“I’m an amateur student of history and I’m reminded of … how Germany was testing the waters and what the response was by various other European powers… But unfortunately, up to the annexation of the Sudetenland, Czechoslovakia, the annexation of the entire country of Czechoslovakia, nobody said stop. If somebody said stop to Hitler at that point in time, or to Germany at that time, would we have avoided World War II.”
That piece of revisionist history is brought to you by Benigno Aquino and is excerpted from a speech the Philippine President gave to the Japanese parliament earlier this month.
Aquino was of course referring to China’s controversial land reclamation efforts in the South China Sea. Beijing’s construction of some 2,000 acres of new sovereign territory atop reefs in the Spratly archipelago has alarmed the country’s neighbors and drawn sharp condemnation from Washington, with President Obama accusing China of “throwing elbows” and using its size and relative to power to “bully” nations with competing South China Sea claims and Defense Secretary Ashton Carter assuring Asia Pac allies that the US will sail and navigate wherever it pleases.
The Philippines, in an effort to counter a series of Chinese documentary films that aired in 2013, ran a video called “Karapatan sa Dagat” or “Maritime Rights” on Independence Day. Reuters has more:
“Our objective is to inform our people,” Charles Jose, the foreign ministry spokesman, said adding they hoped to “rally support of our people behind our Philippine government’s policy and action”.
Now, the Chinese foreign ministry is out with a statement indicating the country has nearly completed its construction projects. While this could be viewed as a sign that China has effectively backed down, albeit on its own terms and at its discretion (i.e. saying the project is “complete” is something different than saying the project has been halted due to international pressure), that will likely come as no consolation to the US and its allies because even as China signaled an end to its dredging activities, it also implicitly admitted that it will continue to build military facilities on the islands, although this was buried in the fine print.
“Apart from satisfying the need of necessary military defense, the main purpose of China’s construction activities is to meet various civilian demands and better perform China’s international obligations,” the foreign ministry said, before saying that “after the land reclamation, we will start the building of facilities to meet relevant functional requirements.”

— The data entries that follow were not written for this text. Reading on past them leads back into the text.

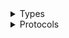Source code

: <details>
<summary>Types</summary>

  - [ImagebuilderClient](/aws-sdk-swift/reference/0.x/AWSImagebuilder/ImagebuilderClient)
  - [ImagebuilderClient.ImagebuilderClientConfiguration](/aws-sdk-swift/reference/0.x/AWSImagebuilder/ImagebuilderClient.ImagebuilderClientConfiguration)
  - [ImagebuilderClientLogHandlerFactory](/aws-sdk-swift/reference/0.x/AWSImagebuilder/ImagebuilderClientLogHandlerFactory)
  - [ImagebuilderClientTypes](/aws-sdk-swift/reference/0.x/AWSImagebuilder/ImagebuilderClientTypes)

</details>

<details>
<summary>Protocols</summary>

  - [ImagebuilderClientProtocol](/aws-sdk-swift/reference/0.x/AWSImagebuilder/ImagebuilderClientProtocol)

</details>
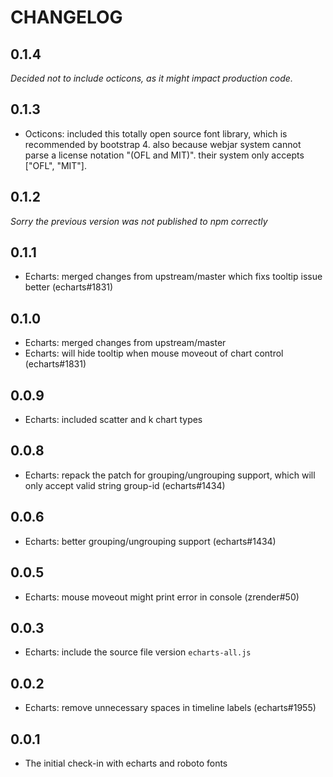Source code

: # CHANGELOG

## 0.1.4
*Decided not to include octicons, as it might impact production code.*

## 0.1.3
* Octicons: included this totally open source font library, which is recommended by bootstrap 4. also because webjar system cannot parse a license notation "(OFL and MIT)". their system only accepts ["OFL", "MIT"].

## 0.1.2
*Sorry the previous version was not published to npm correctly*

## 0.1.1
* Echarts: merged changes from upstream/master which fixs tooltip issue better (echarts#1831)

## 0.1.0
* Echarts: merged changes from upstream/master
* Echarts: will hide tooltip when mouse moveout of chart control (echarts#1831)

## 0.0.9
* Echarts: included scatter and k chart types

## 0.0.8
* Echarts: repack the patch for grouping/ungrouping support, which will only accept valid string group-id (echarts#1434)

## 0.0.6
* Echarts: better grouping/ungrouping support (echarts#1434)

## 0.0.5
* Echarts: mouse moveout might print error in console (zrender#50)

## 0.0.3
* Echarts: include the source file version `echarts-all.js` 

## 0.0.2
* Echarts: remove unnecessary spaces in timeline labels (echarts#1955)

## 0.0.1
* The initial check-in with echarts and roboto fonts
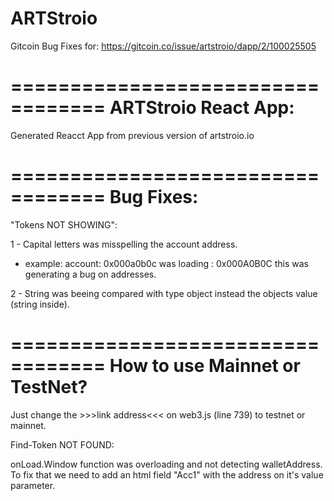 # ARTStroio
Gitcoin Bug Fixes for: https://gitcoin.co/issue/artstroio/dapp/2/100025505

==================================
ARTStroio React App:
==================================

Generated Reacct App from previous version of artstroio.io 

==================================
Bug Fixes:
==================================

"Tokens NOT SHOWING":

1 - Capital letters was misspelling the account address.
- example: account: 0x000a0b0c was loading : 0x000A0B0C this was generating a bug on addresses.

2 - String was beeing compared with type object instead the objects value (string inside).



==================================
How to use Mainnet or TestNet?
==================================

Just change the >>>link address<<< on web3.js (line 739) to testnet or mainnet.

Find-Token NOT FOUND:

onLoad.Window function was overloading and not detecting walletAddress. 
To fix that we need to add an html field "Acc1" with the address on it's value parameter.


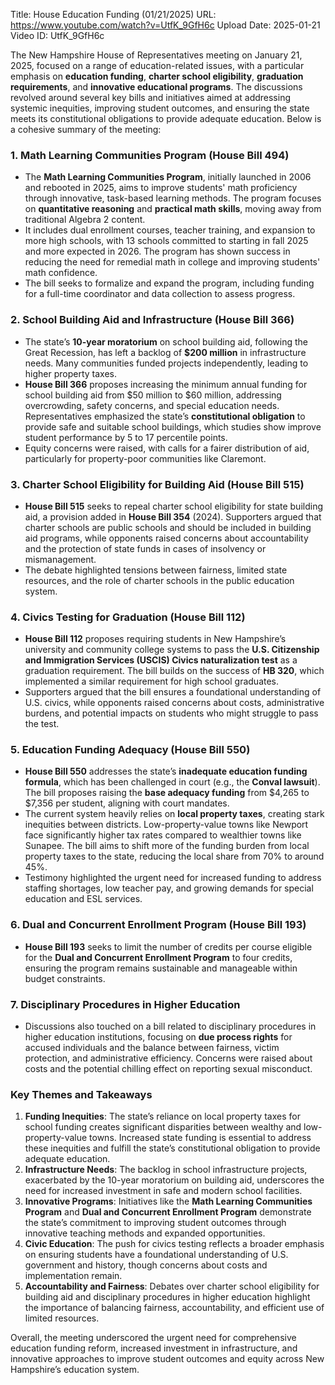Title: House Education Funding (01/21/2025)
URL: https://www.youtube.com/watch?v=UtfK_9GfH6c
Upload Date: 2025-01-21
Video ID: UtfK_9GfH6c

The New Hampshire House of Representatives meeting on January 21, 2025, focused on a range of education-related issues, with a particular emphasis on **education funding**, **charter school eligibility**, **graduation requirements**, and **innovative educational programs**. The discussions revolved around several key bills and initiatives aimed at addressing systemic inequities, improving student outcomes, and ensuring the state meets its constitutional obligations to provide adequate education. Below is a cohesive summary of the meeting:

### **1. Math Learning Communities Program (House Bill 494)**
   - The **Math Learning Communities Program**, initially launched in 2006 and rebooted in 2025, aims to improve students' math proficiency through innovative, task-based learning methods. The program focuses on **quantitative reasoning** and **practical math skills**, moving away from traditional Algebra 2 content.
   - It includes dual enrollment courses, teacher training, and expansion to more high schools, with 13 schools committed to starting in fall 2025 and more expected in 2026. The program has shown success in reducing the need for remedial math in college and improving students' math confidence.
   - The bill seeks to formalize and expand the program, including funding for a full-time coordinator and data collection to assess progress.

### **2. School Building Aid and Infrastructure (House Bill 366)**
   - The state’s **10-year moratorium** on school building aid, following the Great Recession, has left a backlog of **$200 million** in infrastructure needs. Many communities funded projects independently, leading to higher property taxes.
   - **House Bill 366** proposes increasing the minimum annual funding for school building aid from $50 million to $60 million, addressing overcrowding, safety concerns, and special education needs. Representatives emphasized the state’s **constitutional obligation** to provide safe and suitable school buildings, which studies show improve student performance by 5 to 17 percentile points.
   - Equity concerns were raised, with calls for a fairer distribution of aid, particularly for property-poor communities like Claremont.

### **3. Charter School Eligibility for Building Aid (House Bill 515)**
   - **House Bill 515** seeks to repeal charter school eligibility for state building aid, a provision added in **House Bill 354** (2024). Supporters argued that charter schools are public schools and should be included in building aid programs, while opponents raised concerns about accountability and the protection of state funds in cases of insolvency or mismanagement.
   - The debate highlighted tensions between fairness, limited state resources, and the role of charter schools in the public education system.

### **4. Civics Testing for Graduation (House Bill 112)**
   - **House Bill 112** proposes requiring students in New Hampshire’s university and community college systems to pass the **U.S. Citizenship and Immigration Services (USCIS) Civics naturalization test** as a graduation requirement. The bill builds on the success of **HB 320**, which implemented a similar requirement for high school graduates.
   - Supporters argued that the bill ensures a foundational understanding of U.S. civics, while opponents raised concerns about costs, administrative burdens, and potential impacts on students who might struggle to pass the test.

### **5. Education Funding Adequacy (House Bill 550)**
   - **House Bill 550** addresses the state’s **inadequate education funding formula**, which has been challenged in court (e.g., the **Conval lawsuit**). The bill proposes raising the **base adequacy funding** from $4,265 to $7,356 per student, aligning with court mandates.
   - The current system heavily relies on **local property taxes**, creating stark inequities between districts. Low-property-value towns like Newport face significantly higher tax rates compared to wealthier towns like Sunapee. The bill aims to shift more of the funding burden from local property taxes to the state, reducing the local share from 70% to around 45%.
   - Testimony highlighted the urgent need for increased funding to address staffing shortages, low teacher pay, and growing demands for special education and ESL services.

### **6. Dual and Concurrent Enrollment Program (House Bill 193)**
   - **House Bill 193** seeks to limit the number of credits per course eligible for the **Dual and Concurrent Enrollment Program** to four credits, ensuring the program remains sustainable and manageable within budget constraints.

### **7. Disciplinary Procedures in Higher Education**
   - Discussions also touched on a bill related to disciplinary procedures in higher education institutions, focusing on **due process rights** for accused individuals and the balance between fairness, victim protection, and administrative efficiency. Concerns were raised about costs and the potential chilling effect on reporting sexual misconduct.

### **Key Themes and Takeaways**
1. **Funding Inequities**: The state’s reliance on local property taxes for school funding creates significant disparities between wealthy and low-property-value towns. Increased state funding is essential to address these inequities and fulfill the state’s constitutional obligation to provide adequate education.
2. **Infrastructure Needs**: The backlog in school infrastructure projects, exacerbated by the 10-year moratorium on building aid, underscores the need for increased investment in safe and modern school facilities.
3. **Innovative Programs**: Initiatives like the **Math Learning Communities Program** and **Dual and Concurrent Enrollment Program** demonstrate the state’s commitment to improving student outcomes through innovative teaching methods and expanded opportunities.
4. **Civic Education**: The push for civics testing reflects a broader emphasis on ensuring students have a foundational understanding of U.S. government and history, though concerns about costs and implementation remain.
5. **Accountability and Fairness**: Debates over charter school eligibility for building aid and disciplinary procedures in higher education highlight the importance of balancing fairness, accountability, and efficient use of limited resources.

Overall, the meeting underscored the urgent need for comprehensive education funding reform, increased investment in infrastructure, and innovative approaches to improve student outcomes and equity across New Hampshire’s education system.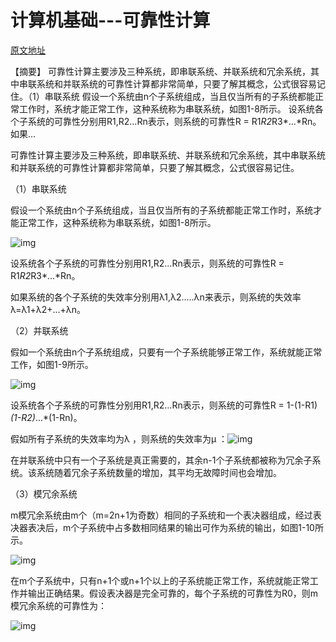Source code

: # 计算机基础---可靠性计算

[原文地址](https://bbs.huaweicloud.com/blogs/301673)

 【摘要】 可靠性计算主要涉及三种系统，即串联系统、并联系统和冗余系统，其中串联系统和并联系统的可靠性计算都非常简单，只要了解其概念，公式很容易记住。（1）串联系统 假设一个系统由n个子系统组成，当且仅当所有的子系统都能正常工作时，系统才能正常工作，这种系统称为串联系统，如图1-8所示。 设系统各个子系统的可靠性分别用R1,R2...Rn表示，则系统的可靠性R = R1*R2*R3*...*Rn。 如果...

可靠性计算主要涉及三种系统，即串联系统、并联系统和冗余系统，其中串联系统和并联系统的可靠性计算都非常简单，只要了解其概念，公式很容易记住。

（1）串联系统

假设一个系统由n个子系统组成，当且仅当所有的子系统都能正常工作时，系统才能正常工作，这种系统称为串联系统，如图1-8所示。

![img](https://bbs-img.huaweicloud.com/blogs/img/image1(158).png)

设系统各个子系统的可靠性分别用R1,R2...Rn表示，则系统的可靠性R = R1*R2*R3*...*Rn。

如果系统的各个子系统的失效率分别用λ1,λ2.....λn来表示，则系统的失效率λ=λ1+λ2+...+λn。

（2）并联系统

假如一个系统由n个子系统组成，只要有一个子系统能够正常工作，系统就能正常工作，如图1-9所示。

![img](https://bbs-img.huaweicloud.com/blogs/img/image6(109).png)

设系统各个子系统的可靠性分别用R1,R2...Rn表示，则系统的可靠性R = 1-(1-R1)*(1-R2)*...*(1-Rn)。

假如所有子系统的失效率均为λ ，则系统的失效率为μ ：![img](https://bbs-img.huaweicloud.com/blogs/img/image9(90).png)



在并联系统中只有一个子系统是真正需要的，其余n-1个子系统都被称为冗余子系统。该系统随着冗余子系统数量的增加，其平均无故障时间也会增加。

（3）模冗余系统

m模冗余系统由m个（m=2n+1为奇数）相同的子系统和一个表决器组成，经过表决器表决后，m个子系统中占多数相同结果的输出可作为系统的输出，如图1-10所示。

![img](https://bbs-img.huaweicloud.com/blogs/img/image10(82).png)

在m个子系统中，只有n+1个或n+1个以上的子系统能正常工作，系统就能正常工作并输出正确结果。假设表决器是完全可靠的，每个子系统的可靠性为R0，则m模冗余系统的可靠性为：

![img](https://bbs-img.huaweicloud.com/blogs/img/image11(74).png)
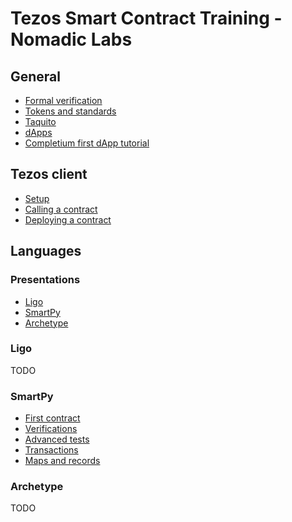 # Tezos Smart Contract Training - Nomadic Labs


## General
- [Formal verification](https://www.youtube.com/watch?v=HUE1zER8hvg)
- [Tokens and standards](https://www.youtube.com/watch?v=AD5V4BpbcAE)
- [Taquito](https://www.youtube.com/watch?v=2kKMQfjFfIc)
- [dApps](https://www.youtube.com/watch?v=V2msTWzXPn4)
- [Completium first dApp tutorial](https://www.youtube.com/watch?v=Kn24DYlCIk0)


## Tezos client
- [Setup](https://www.youtube.com/watch?v=3sLUdnyhLM0)
- [Calling a contract](https://www.youtube.com/watch?v=2-Q7wEUK7CA)
- [Deploying a contract](https://www.youtube.com/watch?v=EjDkB8vjr7g)


## Languages

### Presentations
- [Ligo](https://www.youtube.com/watch?v=z6WAwA1p2jA)
- [SmartPy](https://www.youtube.com/watch?v=fhsIBN1HMOs)
- [Archetype](https://www.youtube.com/watch?v=b0_weuzwvOM)


### Ligo
TODO

### SmartPy
- [First contract](https://www.youtube.com/watch?v=onRnbOFFcQU)
- [Verifications](https://www.youtube.com/watch?v=wsX-25iI3YA)
- [Advanced tests](https://www.youtube.com/watch?v=XH9MB5Q4n-s)
- [Transactions](https://www.youtube.com/watch?v=h2OigM5Pgz0)
- [Maps and records](https://www.youtube.com/watch?v=3_POt3FIOro)

### Archetype
TODO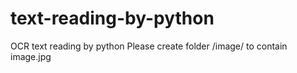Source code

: # text-reading-by-python
OCR text reading by python
Please create folder /image/ to contain image.jpg  
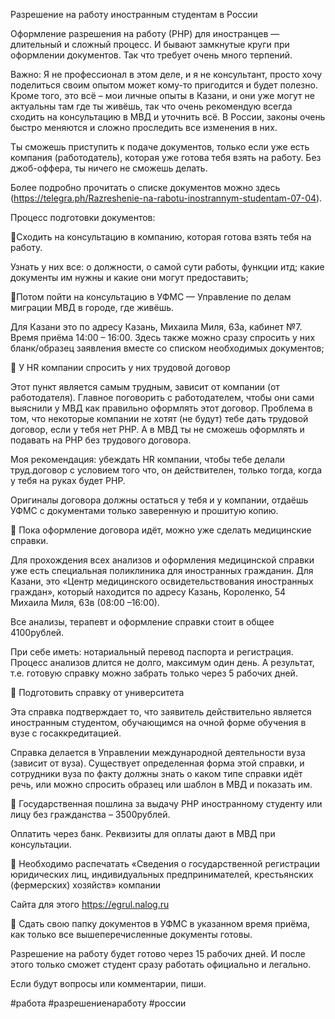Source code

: Разрешение на работу иностранным студентам в России

Оформление разрешения на работу (РНР) для иностранцев — длительный и сложный процесс. И бывают замкнутые круги при оформлении документов. Так что требует очень много терпений. 

Важно: Я не профессионал в этом деле, и я не консультант, просто хочу поделиться своим опытом может кому-то пригодится и будет полезно. Кроме того, это всё – мои личные опыты в Казани, и они уже могут не актуальны  там где ты живёшь, так что очень рекомендую всегда сходить на консультацию в МВД и уточнить всё. В России, законы очень быстро меняются и  сложно проследить все изменения в них.

Ты сможешь приступить к подаче документов, только если уже есть компания (работодатель), которая уже готова тебя взять на работу. Без джоб-оффера, ты ничего не сможешь делать.

Более подробно прочитать о списке документов можно здесь (https://telegra.ph/Razreshenie-na-rabotu-inostrannym-studentam-07-04).

Процесс подготовки документов:

🔸Сходить на консультацию в компанию, которая готова взять тебя на работу. 

 Узнать у них все: о должности, о самой сути работы, функции итд; какие документы им нужны и какие они могут предоставить;


🔸Потом пойти на консультацию в УФМС — Управление по делам миграции МВД в городе, где живёшь. 

 Для Казани это по адресу Казань, Михаила Миля, 63а, кабинет №7. Время приёма 14:00 – 16:00. 
 Здесь также можно сразу спросить у них бланк/образец заявления вместе со списком необходимых документов;

 

🔸 У HR компании cпросить у них трудовой договор 

Этот пункт является самым трудным, зависит от компании (от работодателя). 
Главное поговорить с работодателем, чтобы они сами выяснили у МВД как правильно оформлять этот договор. 
Проблема в том, что некоторые компании не хотят (не будут) тебе дать трудовой договор, если у тебя нет РНР. 
А в МВД ты не сможешь оформлять и подавать на РНР без трудового договора. 

Моя рекомендация: убеждать HR компании, чтобы тебе делали труд.договор с условием того что, он действителен, только тогда, когда у тебя на руках будет РНР. 

Оригиналы договора должны остаться у тебя и у компании, отдаёшь УФМС с документами только заверенную и прошитую копию.

 

🔸 Пока оформление договора идёт, можно уже сделать медицинские справки. 

Для прохождения всех анализов и оформления медицинской справки уже есть специальная поликлиника для иностранных гражданин. Для Казани, это «Центр медицинского освидетельствования иностранных граждан», который находится по адресу Казань, Короленко, 54 Михаила Миля, 63в (08:00 –16:00). 

Все анализы, терапевт и оформление справки стоит в общее 4100рублей. 

При себе иметь: нотариальный перевод паспорта и регистрация. Процесс анализов длится не долго, максимум один день. А результат, т.е. готовую справку можно забрать только через 5 рабочих дней.

 

🔸  Подготовить справку от университета 

 Эта справка подтверждает то, что заявитель действительно является иностранным студентом, обучающимся на очной форме обучения в вузе с госаккредитацией. 

 Справка делается в Управлении международной деятельности вуза (зависит от вуза). Существует определенная форма этой справки, и сотрудники вуза по факту должны знать о каком типе справки идёт речь, или можно спросить образец или шаблон в МВД и показать им.

 

🔸 Государственная пошлина за выдачу РНР иностранному студенту или лицу без гражданства – 3500рублей. 

Оплатить через банк. Реквизиты для оплаты дают в МВД при консультации.

 

🔸 Необходимо распечатать «Сведения о государственной регистрации юридических лиц, индивидуальных предпринимателей, крестьянских (фермерских) хозяйств» компании 

Сайта для этого https://egrul.nalog.ru 

 

🔸  Сдать свою папку документов в УФМС в указанном время приёма, как только все вышеперечисленные документы готовы. 

Разрешение на работу будет готово через 15 рабочих дней. И после этого только сможет студент сразу работать официально и легально. 


Если будут вопросы или комментарии, пиши. 

#работа #разрешениенаработу #россии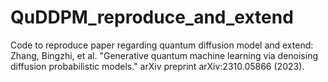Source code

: # QuDDPM_reproduce_and_extend
Code to reproduce paper regarding quantum diffusion model and extend: Zhang, Bingzhi, et al. "Generative quantum machine learning via denoising diffusion probabilistic models." arXiv preprint arXiv:2310.05866 (2023).
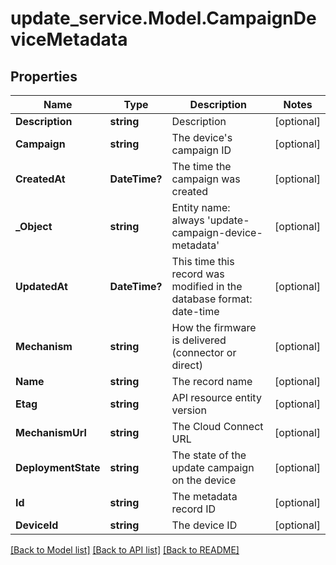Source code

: # update_service.Model.CampaignDeviceMetadata
## Properties

Name | Type | Description | Notes
------------ | ------------- | ------------- | -------------
**Description** | **string** | Description | [optional] 
**Campaign** | **string** | The device&#39;s campaign ID | [optional] 
**CreatedAt** | **DateTime?** | The time the campaign was created | [optional] 
**_Object** | **string** | Entity name: always &#39;update-campaign-device-metadata&#39; | [optional] 
**UpdatedAt** | **DateTime?** | This time this record was modified in the database format: date-time | [optional] 
**Mechanism** | **string** | How the firmware is delivered (connector or direct) | [optional] 
**Name** | **string** | The record name | [optional] 
**Etag** | **string** | API resource entity version | [optional] 
**MechanismUrl** | **string** | The Cloud Connect URL | [optional] 
**DeploymentState** | **string** | The state of the update campaign on the device | [optional] 
**Id** | **string** | The metadata record ID | [optional] 
**DeviceId** | **string** | The device ID | [optional] 

[[Back to Model list]](../README.md#documentation-for-models) [[Back to API list]](../README.md#documentation-for-api-endpoints) [[Back to README]](../README.md)


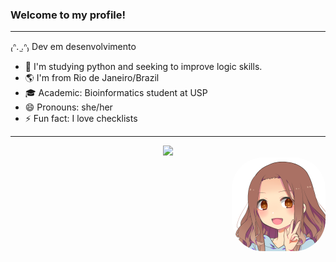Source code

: ### Welcome to my profile! 
___________________________
₍ᐢ. ̫.ᐢ₎ Dev em desenvolvimento 

- 🌱 I'm studying python and seeking to improve logic skills.
- 🌎 I'm from Rio de Janeiro/Brazil
- 🎓 Academic: Bioinformatics student at USP
- 😄 Pronouns: she/her
- ⚡ Fun fact: I love checklists
______________________________________


<div align="center">
<img height= "180cm"  src="https://github-readme-stats.vercel.app/api?username=isabelg-arcia&theme=material-palenight&show_icons=true"/>
</div>

 <img align="right" alt="Rafa-pic" height="150" style="border-radius:50px;" src="download20211202224319.png">
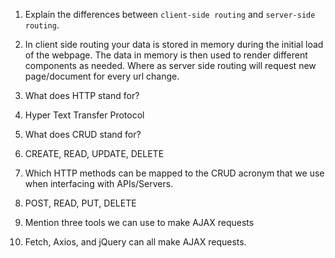 1.  Explain the differences between `client-side routing` and `server-side routing`.
1.  In client side routing your data is stored in memory during the initial load of the webpage. The data in memory is then used to render different components as needed. Where as server side routing will request new page/document for every url change.

2.  What does HTTP stand for?
2.  Hyper Text Transfer Protocol

3.  What does CRUD stand for?
3.  CREATE, READ, UPDATE, DELETE

4.  Which HTTP methods can be mapped to the CRUD acronym that we use when interfacing with APIs/Servers.
4.  POST, READ, PUT, DELETE

5.  Mention three tools we can use to make AJAX requests
5. Fetch, Axios, and jQuery can all make AJAX requests.
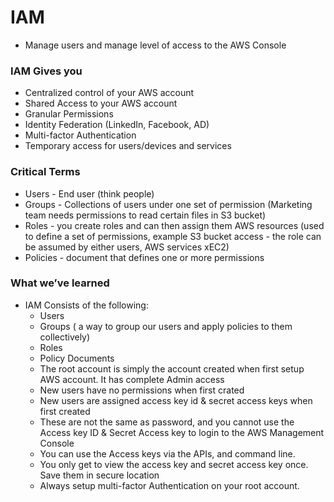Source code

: # IAM
- Manage users and manage level of access to the AWS Console

### IAM Gives you
- Centralized control of your AWS account
- Shared Access to your AWS account
- Granular Permissions
- Identity Federation (LinkedIn, Facebook, AD)
- Multi-factor Authentication
- Temporary access for users/devices and services

### Critical Terms
- Users - End user (think people)
- Groups - Collections of users under one set of permission (Marketing team needs permissions to read certain files in S3 bucket)
- Roles - you create roles and can then assign them AWS resources (used to define a set of permissions, example S3 bucket access - the role can be assumed by either users, AWS services xEC2)
- Policies - document that defines one or more permissions

### What we’ve learned

- IAM Consists of the following:
	- Users
	- Groups ( a way to group our users and apply policies to them collectively)
	- Roles
	- Policy Documents
	- The root account is simply the account created when first setup AWS account. It has complete Admin access
	- New users have no permissions when first crated
	- New users are assigned access key id & secret access keys when first created
	- These are not the same as password, and you cannot use the Access key ID & Secret Access key to login to the AWS Management Console
	- You can use the Access keys via the APIs, and command line.
	- You only get to view the access key and secret access key once. Save them in secure location
	- Always setup multi-factor Authentication on your root account.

Since one of the “relevant functional requirements” is “satisfying the need of necessary military defense,” it seems China will continue to construct just the type of facilities on the islands that have become the subject of intense controversy. WSJ has more color:
China said it is shifting work on disputed South China Sea islets from the dredging of land to the construction of military and other facilities as it pushes forward with a program that has aggravated tensions with the U.S. and neighbors.
Analysts say the imminent end to China’s island-building work could signal a willingness to seek compromise with Washington and rival claimants in the South China Sea, even as it demonstrates Beijing’s ability to unilaterally dictate terms in the long-standing dispute.
For its part, China wants nothing to do with arbitration proceedings in The Hague, contends The United Nations has no jurisdiction, and says it will not recognize the tribunal’s verdict.
In other words, expect tensions to rise over the coming months as the supposed “completion” of Beijing’s “sand castle” building simply means China will now move into the next phase of development which is apparently the installation of military facilities.